Smaller fracking companies exist all over the world, oftentimes within the same area. For example, the Bakken formation, which is about 200,000 square miles in parts of Montana, North Dakota, and Canada, is a hotbed for tight-oil extraction. Within this formation alone, there are a number of publicly traded oil and gas companies: EOG Resources Inc. (NYSE: EOG), Continental Resources Inc. (NYSE: CLR), Whiting Petroleum Corp. (NYSE: WLL). Marathon Oil Corp. (NYSE: MRO), QEP Resources (NYSE: QEP), Hess Corp. (NYSE: HES), and Samson Oil and Gas Ltd (NYSEMKT: SSN). Several firms with tight oil proficiency and holdings in formations like the Bakken are prime targets for takeovers, which is exactly what happened to XTO Energy in 2010 by ExxonMobil.
One of the reasons for the recent price drop in oil is the increase in tight oil production.
Which brings me to the companies responsible for components of the production process.
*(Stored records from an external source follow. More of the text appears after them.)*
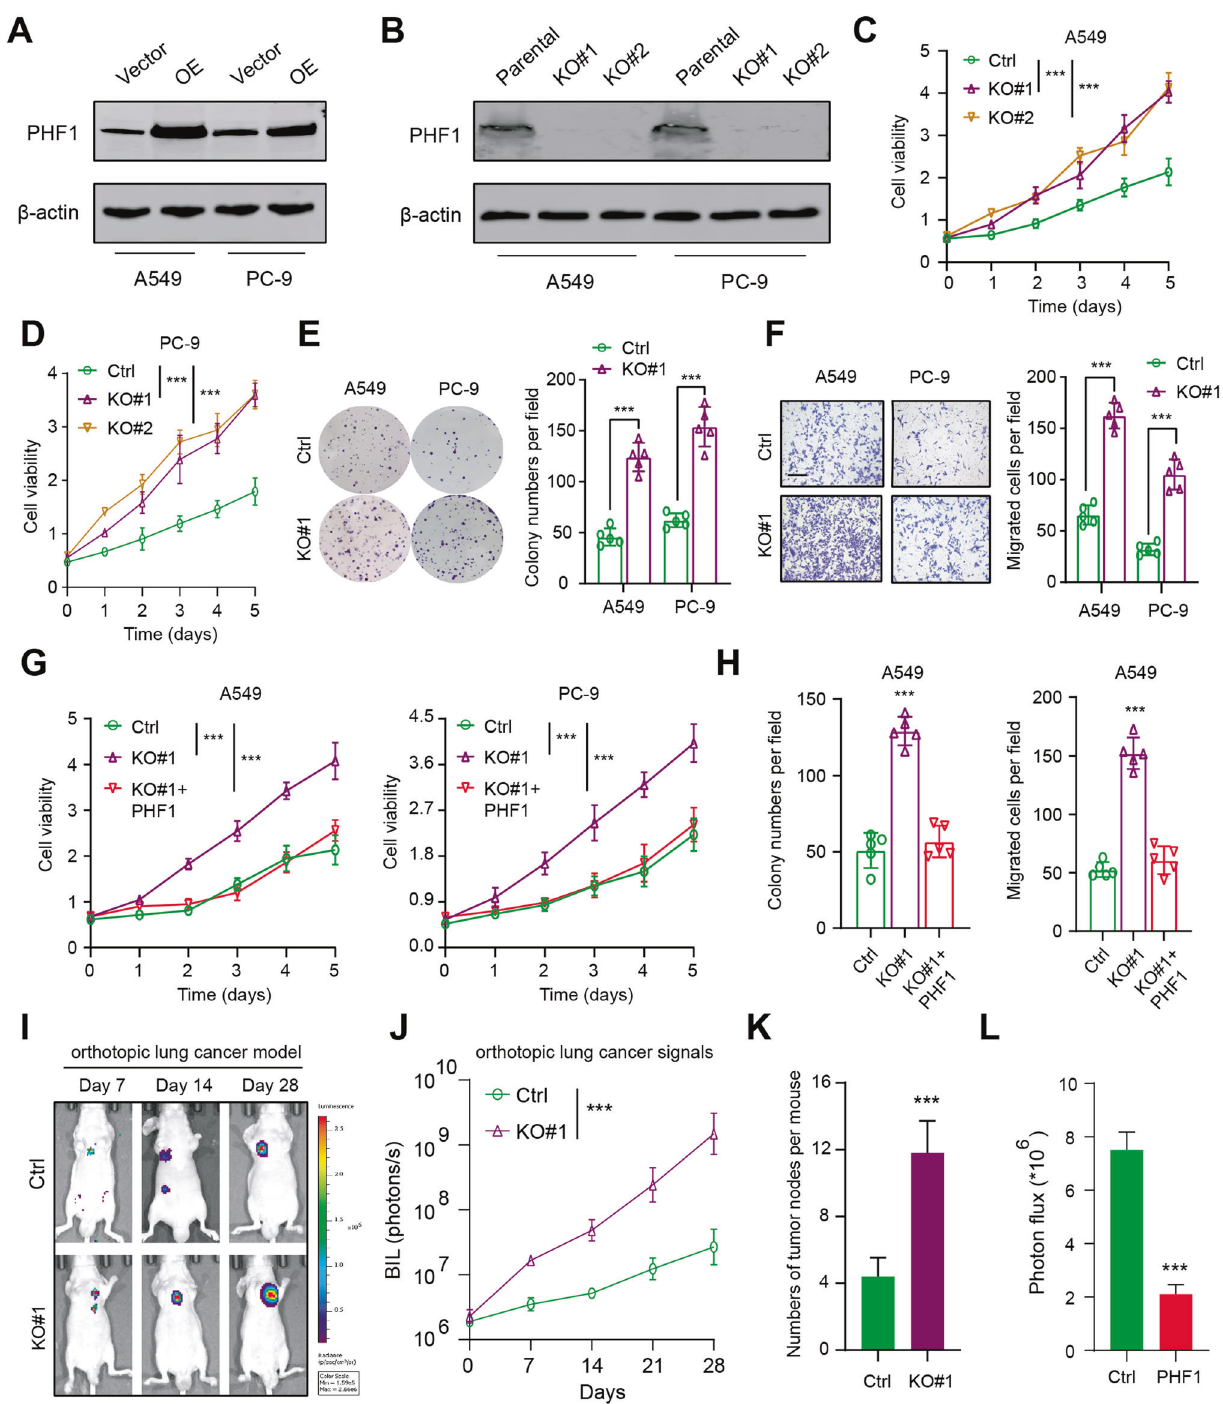
Fig. 2 Experimental assays demonstrated that PHF1 functions as a biological tumor supperessor in LUAD. A Western blotting showing the ectopic expression of PHF1 in A549 and PC-9 cells. B Western blotting showing the CRISPR/Cas9 -mediated KO of PHF1 in LUAD cells. C MTT assay was conducted to assess the effect of PHF1 de fi ciency on A549 cell viability. D MTT assay was conducted to assess the effect of PHF1 de fi ciency on PC-9 cell viability. E Colony formation assay revealing the effect of PHF1-KO on cell clone growth capacity (A549 and PC-9). F Cell migration assays showing the effect of PHF1-KO on migratory abilities of LUAD cells (A549, PC-9). G PHF1 de fi ciency notably enhanced the proliferation of A549 and PC-9 cells, wheras ectopic expression of PHF1 restored the in vitro growth of cells. H Colony formation assay and migration assay were performd in three cell groups (Ctrl, KO#1, KO#1 + PHF1) to determine whether PHF1 overexpression could restore the malignant features of cells. I Representative bioluminescence (BIL) imaging graphs showing the in vivo orthotopic tumor growth in two groups. J Quanti fi cation of orthotopic lung tumor signals in two groups which were detected at the indicated timepoints. K Quanti fi cation of orthotopic tumor leision numbers via dissecting the mice lung in the indicated groups. L Quanti fi cation of BIL signals in the Ctrl and PH1-OE groups at the Day 28. Bar = Mean ± SD. * P < 0.05, ** P < 0.01, *** P <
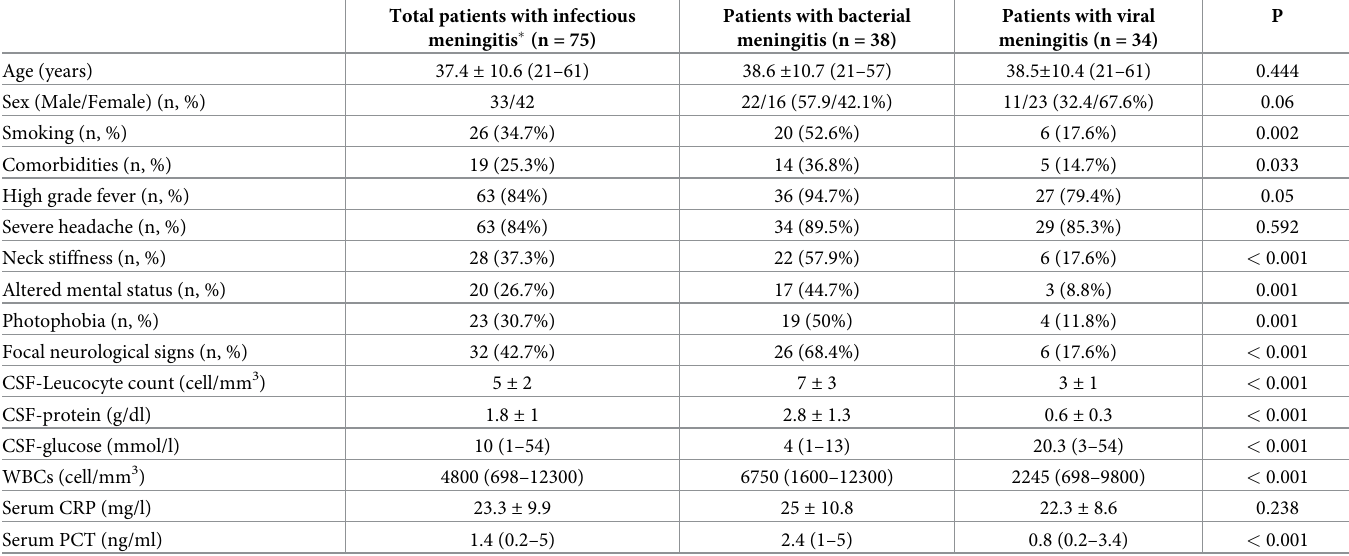
Table 2. Sociodemographic and clinical data of patients with infectious meningitis.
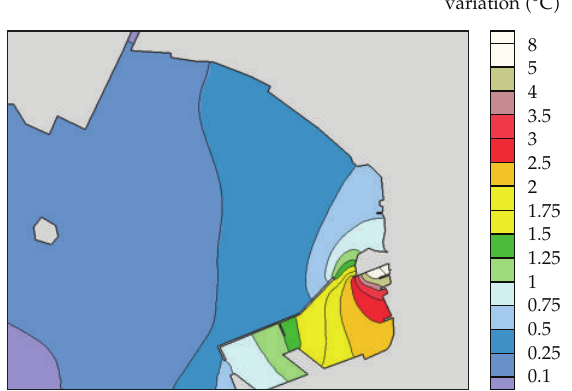
Figure 19: Spatial distribution of the mean increment water temperaturegenerated by the outflowof power plant.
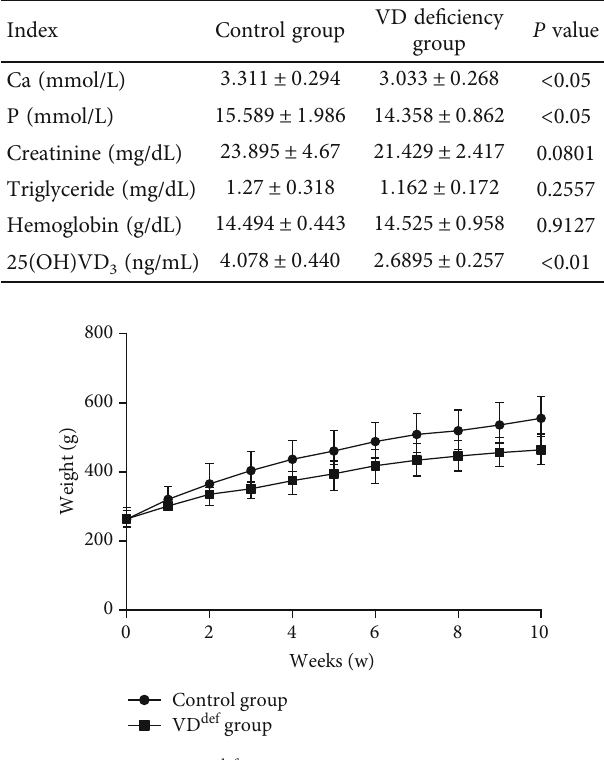
Figure 1: E ff ects of VD def on body weight in rats. The red triangle represents the weight of the control group, and the blue triangle represents the weight of VD def group. ∗ P < 0 : 05 vs. the control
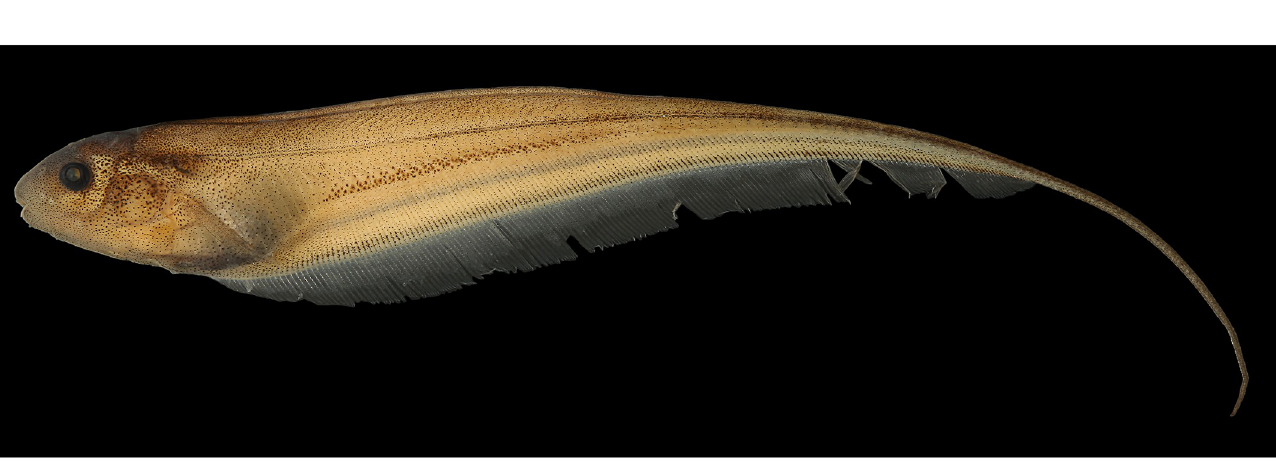
PLOS ONE | https://doi.org/10.1371/journal.pone.0220287 August 14,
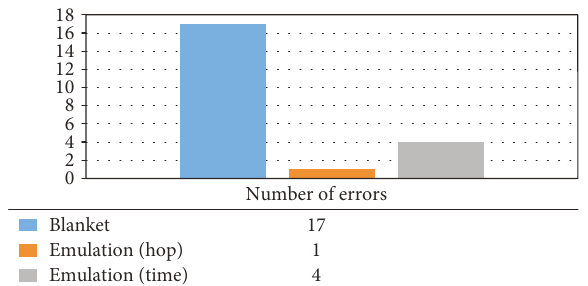
Figure 19: Comparison of the number of found errors and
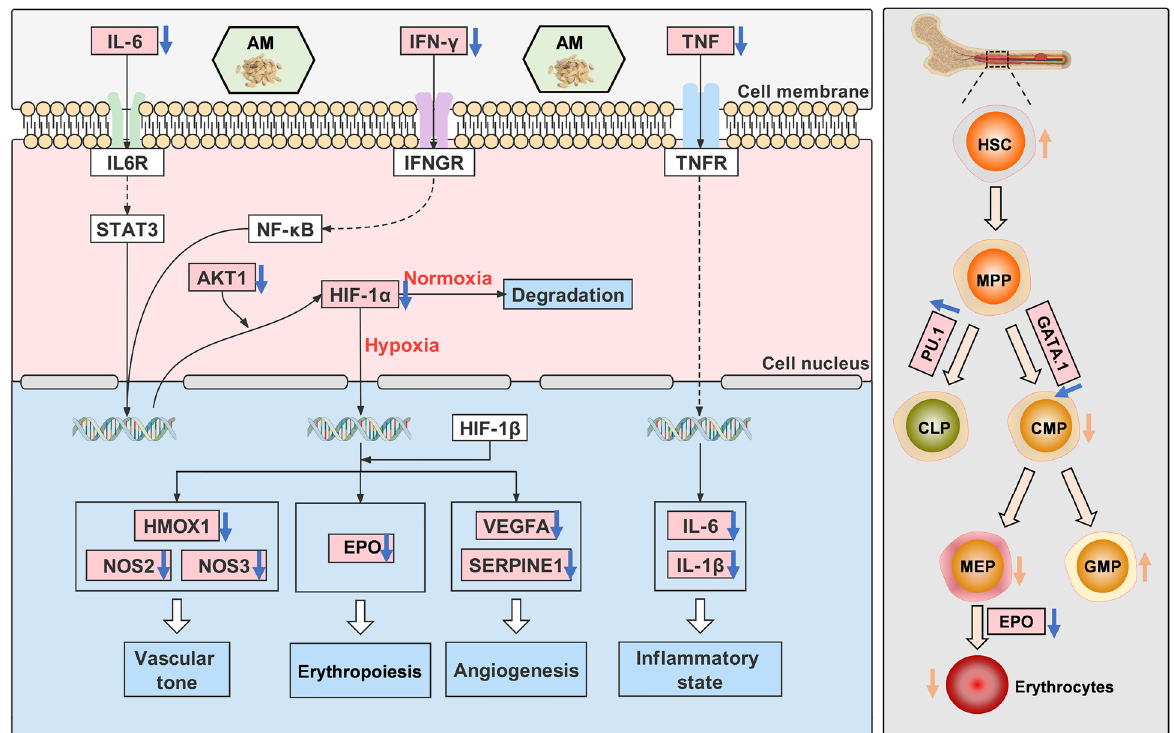
Figure 12. The mechanisms of HAPC alleviation by AM in hypoxia. The regulation of genes by AM is represented by blue arrows, and the regulation of cells by AM is shown by orange arrows, with upregulation denoted by an up arrow and downregulation by a down arrow. Compared with the Hypoxic group.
These commodity enterprises deal with the proppants: sand and water. U.S. Silica Holdings (NYSE: SLCA) is a major player in this realm. In fact, SLCA is a major fixture in almost every fracking endeavor in the U.S. SLCA mines, processes, and sells commercial silica in the U.S. As rock formations like the Bakken Shale, the Barnett Shale, Marcellus Shale, and Raton Shale are developed, the need for fracking sand increases.
Another commodity integral to fracking is water. The process creates a lot of wastewater that has been the central topic of many federal and state-level debates. “Produced water” is the byproduct of hydraulic fracking – it occurs naturally when gas or oil is extracted, rising to the surface alongside liquid and gaseous hydrocarbons. Handling produced water is an $18 billion process. It is difficult and expensive to filter out the water from the oil and gas. Altela Inc. uses a natural solution to desalinating produced water through the use of patented technology. Currently, Altela is treating the water in the Marcellus Shale formation.
And there is another company completely side-stepping the water issue. GasFrac Energy Services (OTCMKTS: GSFVF) is a company currently manufacturing waterless fracturing technology. By using a proprietary process involving gelled liquefied petroleum (LPG) to force the fissures open, GasFrac bypasses the need for water altogether.
Last but not least are the companies responsible for natural gas transportation and distribution. The safest method of transportation is the pipeline, designed to efficiently move natural gas from its place of origin to where it’s in high demand. Spectra Energy Corp. (NYSE: SE) is one such fracking company, serving three key factors in the natural gas chain: gathering and processing, transmission and storage, and distribution. Currently, Spectra operates strictly in the North American region, which is an area on the verge of prospering as more and more shale reserves are tapped into.